PROBLEM STATEMENT:
Copy, word for word, the opening line of the data and each line after it until the line that contains "Page size: 1500x1125.", which is included. Leave the pictures out.

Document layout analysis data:

*** Begin section ***

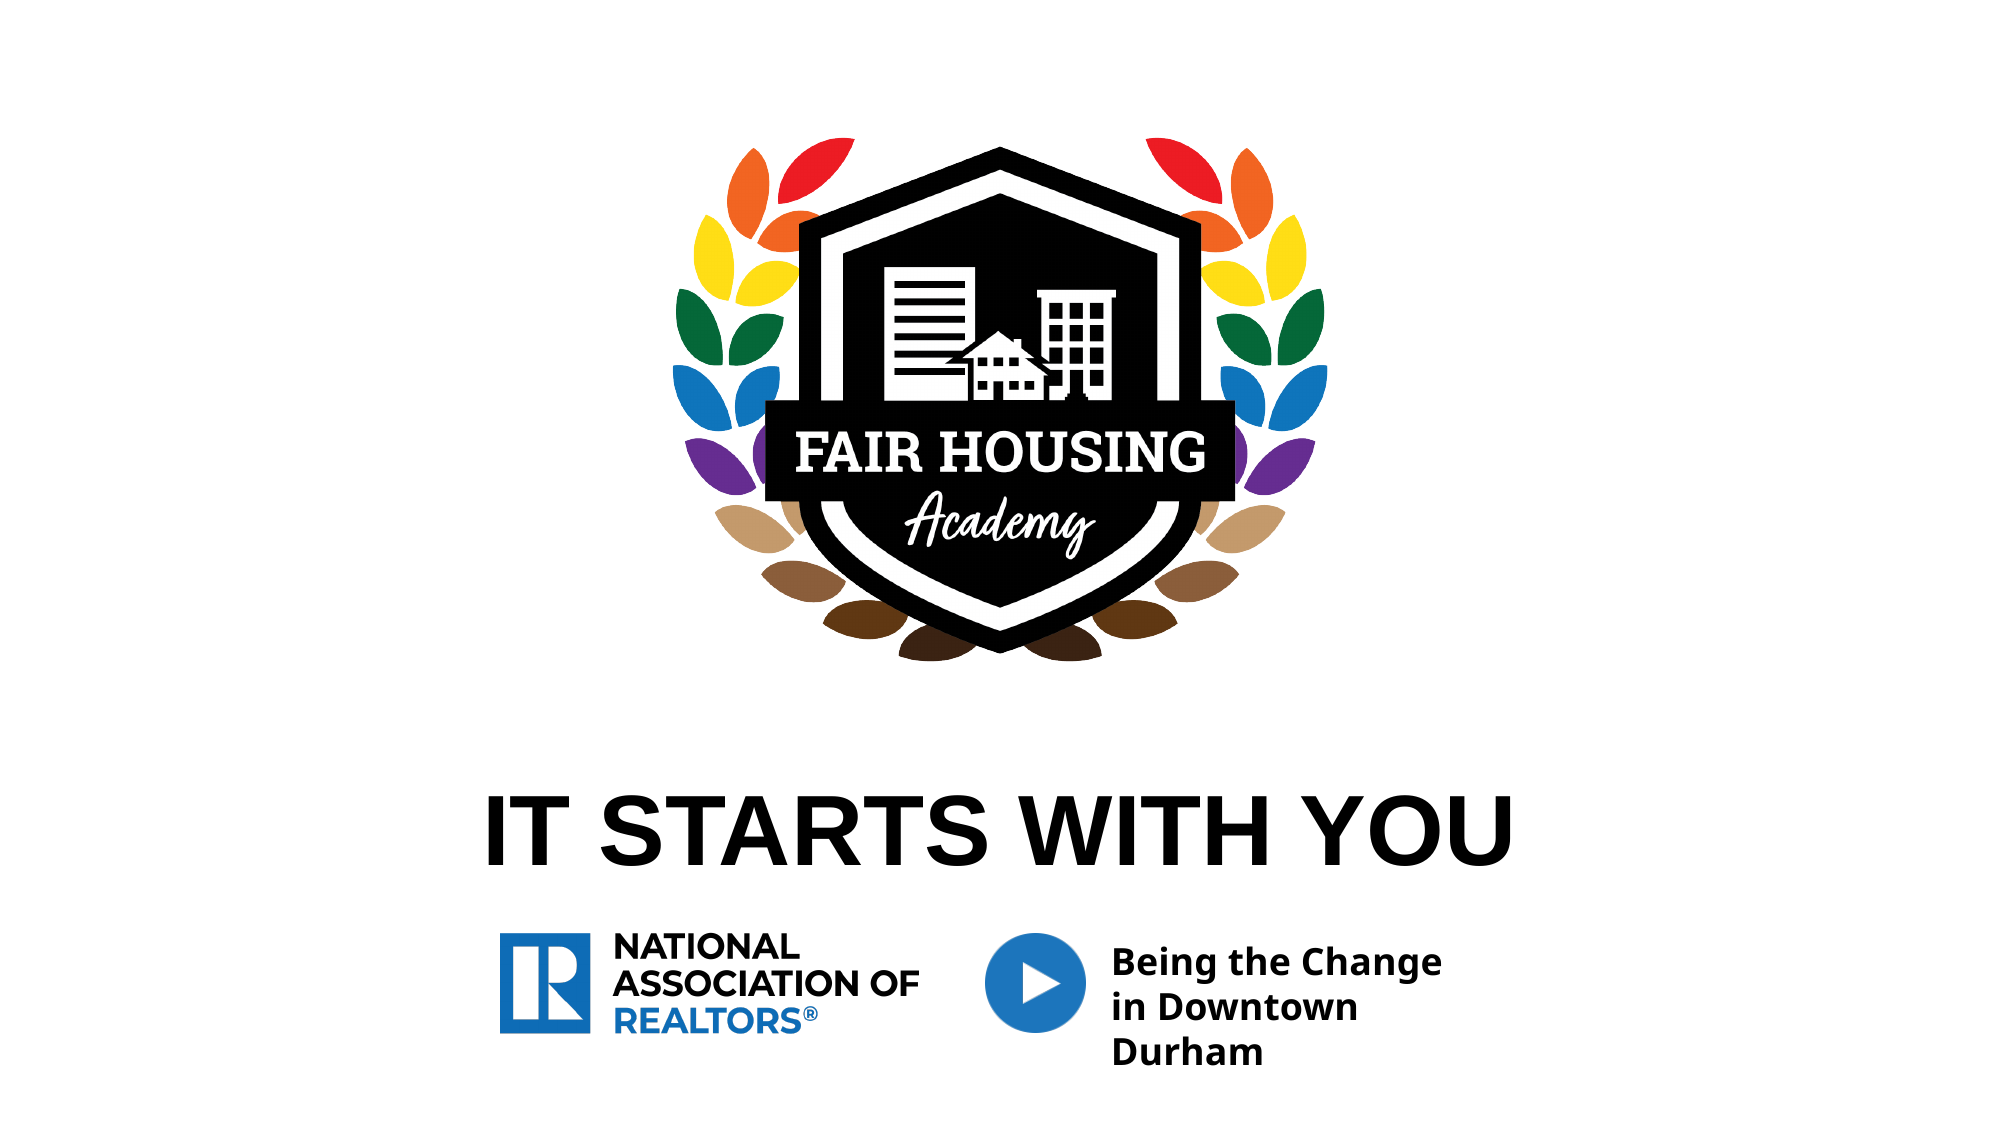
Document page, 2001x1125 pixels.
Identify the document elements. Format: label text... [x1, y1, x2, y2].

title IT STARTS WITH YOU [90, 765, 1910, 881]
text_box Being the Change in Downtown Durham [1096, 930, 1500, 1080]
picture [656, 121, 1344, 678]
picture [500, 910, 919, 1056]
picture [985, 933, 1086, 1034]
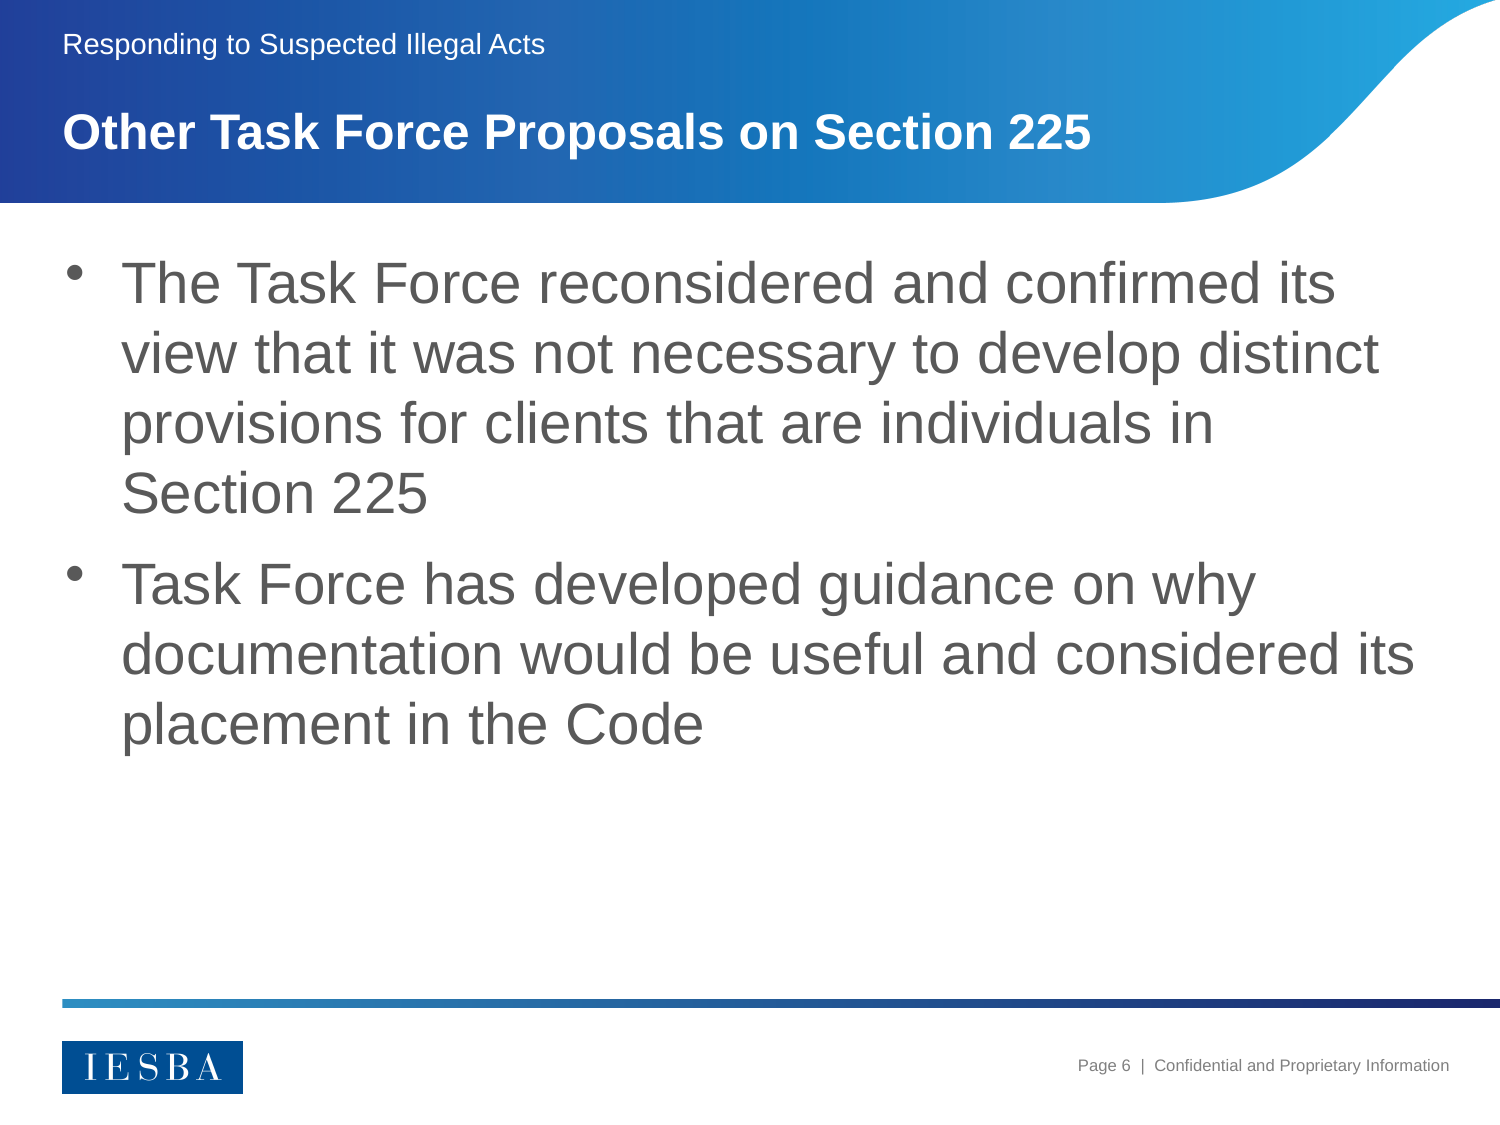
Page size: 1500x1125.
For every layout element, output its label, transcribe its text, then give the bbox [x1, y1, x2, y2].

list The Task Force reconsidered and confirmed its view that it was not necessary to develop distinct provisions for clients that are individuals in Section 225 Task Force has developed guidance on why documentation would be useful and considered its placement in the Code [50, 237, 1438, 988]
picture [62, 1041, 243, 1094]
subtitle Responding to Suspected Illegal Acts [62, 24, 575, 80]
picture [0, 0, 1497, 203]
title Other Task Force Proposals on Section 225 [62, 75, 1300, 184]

*** End section ***

TASK RESULT:
Document page, 2001x1125 pixels.
Identify the document elements. Format: label text... [x1, y1, x2, y2].

title IT STARTS WITH YOU [90, 765, 1910, 881]
text_box Being the Change in Downtown Durham [1096, 930, 1500, 1080]
picture [656, 121, 1344, 678]
picture [500, 910, 919, 1056]
picture [985, 933, 1086, 1034]
Page size: 1500x1125.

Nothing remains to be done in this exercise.